Written request 1 =
Answer these from the passage on The Sopranos:
(a) What two families does Tony support and get support from?
(b) Whose murder stirs shock and pity in Tony that mystifies his associates?
(c) What did Tony and Christopher turn out to want to discuss about Adriana?

That’s not to say that The Sopranos isn’t manipulative; all drama is. It has involved us from the start in one simple conflict; it has built a huge edifice on a single hinge. It’s usual to say that the show is constructed on a kind of pun; it’s about a man who supports, and is supported by, two separate families, the one under his roof and the Mafia. That’s true, but the main point is that within both these sets of relationships Tony is capable of behaving either well or badly. He is unfaithful to his wife, almost automatically, but he loves her and values their marriage; he is proud of, and worries about, his children. A representative middle-class man, really. He is in denial about the mother who wanted to have him killed (here we get less representative) and is recklessly, even dangerously, indulgent of the senile uncle who plotted it with her; indeed, one of Uncle Junior’s dramatic functions is to make Tony look good. Professionally, Tony can be more compassionate than one expects of a mob-boss or every bit as brutal. He can feel shock and pity at the murder of a teenage stripper in a way that mystifies his associates; he can also cold-bloodedly engineer what is, by general consent, the most shocking event in the story so far, the killing of his nephew’s helpless stool-pigeon of a girlfriend. The writers even managed to up the ante on that the following week. “We haven’t really talked about Adriana” said Tony to Christopher. We anticipated some serious soul-searching, but it turned out they only wanted to discuss how to minimize the possible fall-out.

Records shown =
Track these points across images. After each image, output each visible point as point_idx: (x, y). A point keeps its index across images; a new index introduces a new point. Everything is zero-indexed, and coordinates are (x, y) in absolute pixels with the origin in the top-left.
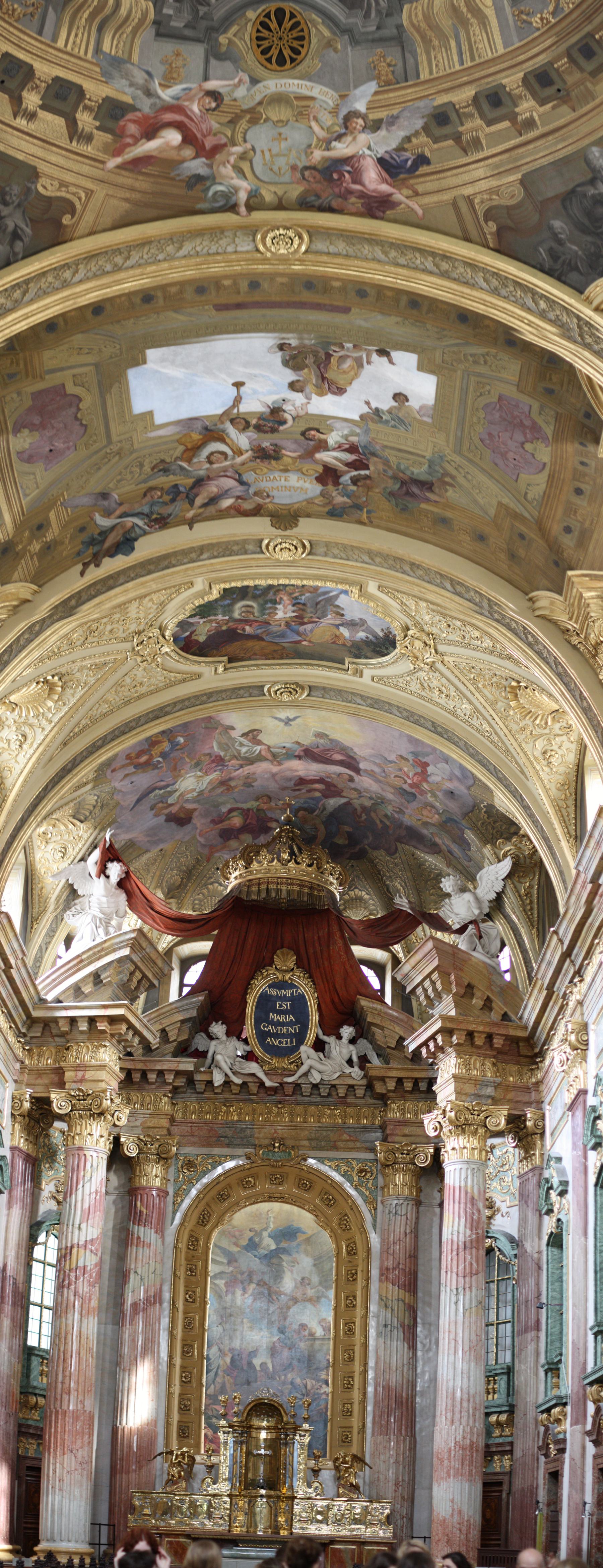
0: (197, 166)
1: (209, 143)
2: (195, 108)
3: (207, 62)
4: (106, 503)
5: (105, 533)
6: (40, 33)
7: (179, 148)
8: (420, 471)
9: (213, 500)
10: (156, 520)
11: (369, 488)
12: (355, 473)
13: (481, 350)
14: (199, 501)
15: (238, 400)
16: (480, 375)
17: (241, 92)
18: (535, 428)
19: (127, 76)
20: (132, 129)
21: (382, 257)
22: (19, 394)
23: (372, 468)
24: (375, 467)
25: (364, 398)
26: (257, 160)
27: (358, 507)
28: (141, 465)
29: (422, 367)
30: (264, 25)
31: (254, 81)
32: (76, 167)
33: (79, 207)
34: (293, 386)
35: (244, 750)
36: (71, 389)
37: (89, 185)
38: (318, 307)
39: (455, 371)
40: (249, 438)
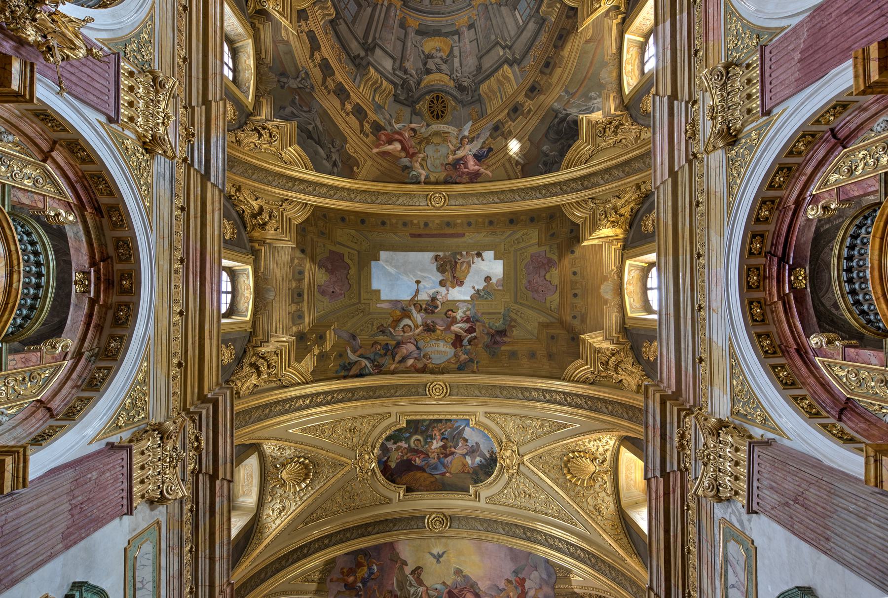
0: (406, 161)
1: (411, 152)
2: (407, 135)
3: (411, 115)
4: (354, 343)
5: (352, 364)
6: (354, 82)
7: (400, 151)
9: (404, 359)
10: (376, 366)
11: (476, 345)
12: (470, 336)
13: (520, 234)
14: (398, 358)
15: (417, 292)
16: (521, 249)
17: (423, 130)
21: (477, 202)
22: (324, 246)
23: (477, 330)
24: (479, 327)
25: (472, 285)
26: (429, 161)
27: (471, 360)
28: (373, 325)
29: (496, 258)
30: (432, 101)
31: (428, 125)
32: (362, 146)
33: (361, 165)
34: (442, 283)
35: (412, 590)
36: (346, 260)
37: (366, 158)
38: (452, 235)
39: (510, 253)
40: (421, 316)
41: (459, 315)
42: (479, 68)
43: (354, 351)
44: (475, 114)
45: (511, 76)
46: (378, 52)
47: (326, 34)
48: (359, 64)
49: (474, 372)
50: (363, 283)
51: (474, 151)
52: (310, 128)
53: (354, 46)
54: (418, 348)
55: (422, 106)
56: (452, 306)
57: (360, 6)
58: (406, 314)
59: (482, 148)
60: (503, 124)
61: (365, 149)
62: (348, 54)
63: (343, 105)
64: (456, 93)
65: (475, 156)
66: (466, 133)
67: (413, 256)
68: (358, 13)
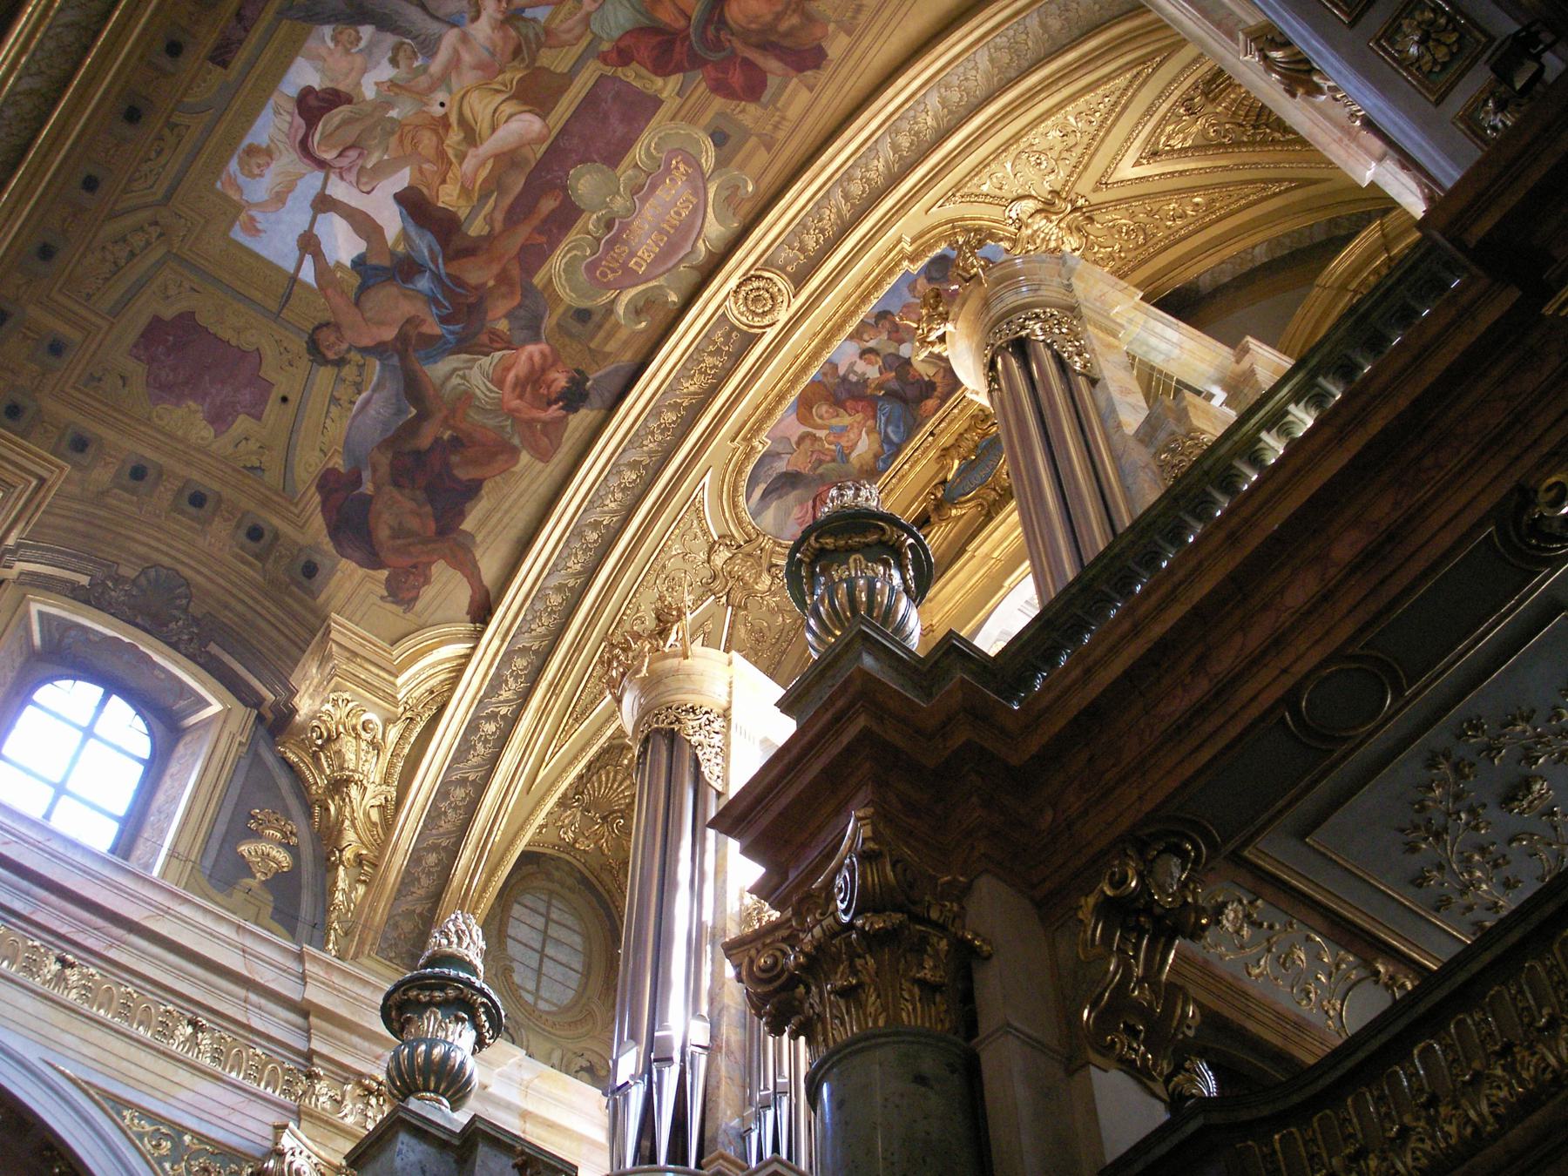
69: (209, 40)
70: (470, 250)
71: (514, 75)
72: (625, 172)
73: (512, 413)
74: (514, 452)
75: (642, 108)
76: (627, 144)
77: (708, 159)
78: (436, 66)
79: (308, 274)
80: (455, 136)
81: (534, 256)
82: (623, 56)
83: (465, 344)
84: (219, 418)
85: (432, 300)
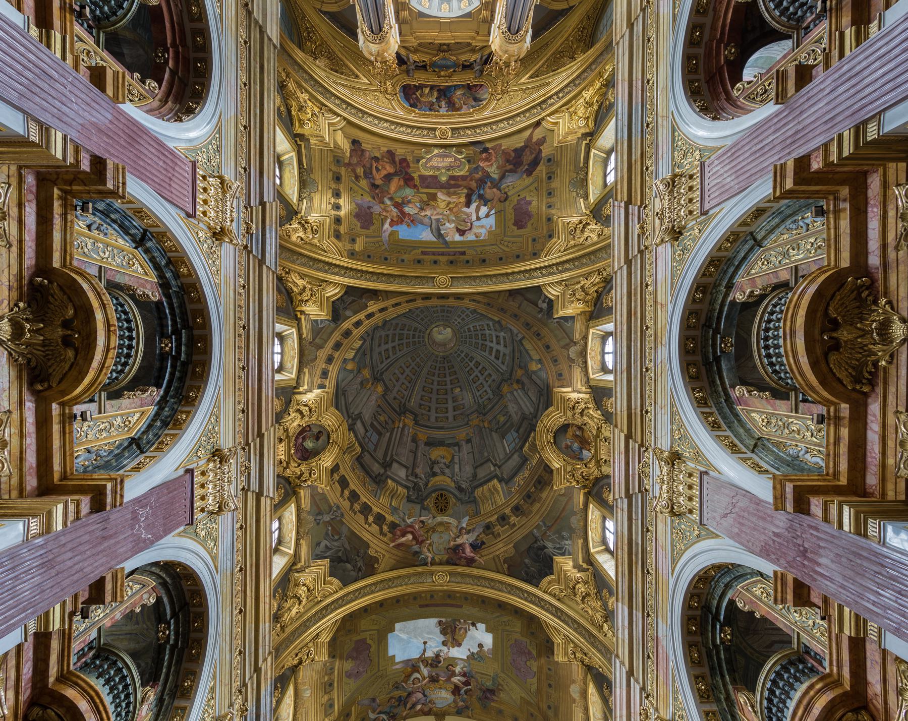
0: (416, 548)
8: (489, 684)
9: (414, 706)
11: (471, 696)
14: (409, 706)
15: (425, 651)
16: (507, 631)
17: (430, 521)
18: (530, 653)
19: (398, 514)
20: (398, 533)
24: (472, 681)
27: (467, 707)
31: (434, 517)
37: (384, 552)
38: (452, 606)
41: (458, 670)
42: (475, 476)
43: (373, 712)
44: (471, 512)
45: (500, 489)
46: (395, 465)
47: (354, 470)
48: (379, 481)
49: (469, 717)
50: (381, 655)
51: (471, 541)
52: (340, 554)
53: (376, 468)
54: (425, 696)
55: (430, 503)
56: (452, 662)
57: (380, 434)
58: (415, 669)
59: (476, 540)
60: (494, 526)
61: (384, 547)
62: (371, 477)
63: (366, 519)
64: (457, 493)
65: (471, 545)
66: (464, 525)
67: (421, 622)
68: (379, 441)
69: (462, 257)
70: (470, 189)
71: (432, 203)
72: (437, 173)
73: (496, 157)
74: (503, 151)
75: (423, 178)
76: (431, 176)
77: (424, 160)
78: (440, 217)
79: (493, 212)
80: (451, 206)
81: (463, 178)
82: (415, 186)
83: (487, 175)
84: (530, 203)
85: (484, 188)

Written request 2 = Turn everything in the rows from the line containing "41: (459, 315)" down to the line containing "57: (360, 6)", both included, into a numbered list, leaving out any blank lines.

Full response 1 =
(a) The one under his roof and the Mafia.
(b) A teenage stripper's.
(c) How to minimize the possible fall-out.

Full response 2 =
1. 41: (459, 315)
2. 42: (479, 68)
3. 43: (354, 351)
4. 44: (475, 114)
5. 45: (511, 76)
6. 46: (378, 52)
7. 47: (326, 34)
8. 48: (359, 64)
9. 49: (474, 372)
10. 50: (363, 283)
11. 51: (474, 151)
12. 52: (310, 128)
13. 53: (354, 46)
14. 54: (418, 348)
15. 55: (422, 106)
16. 56: (452, 306)
17. 57: (360, 6)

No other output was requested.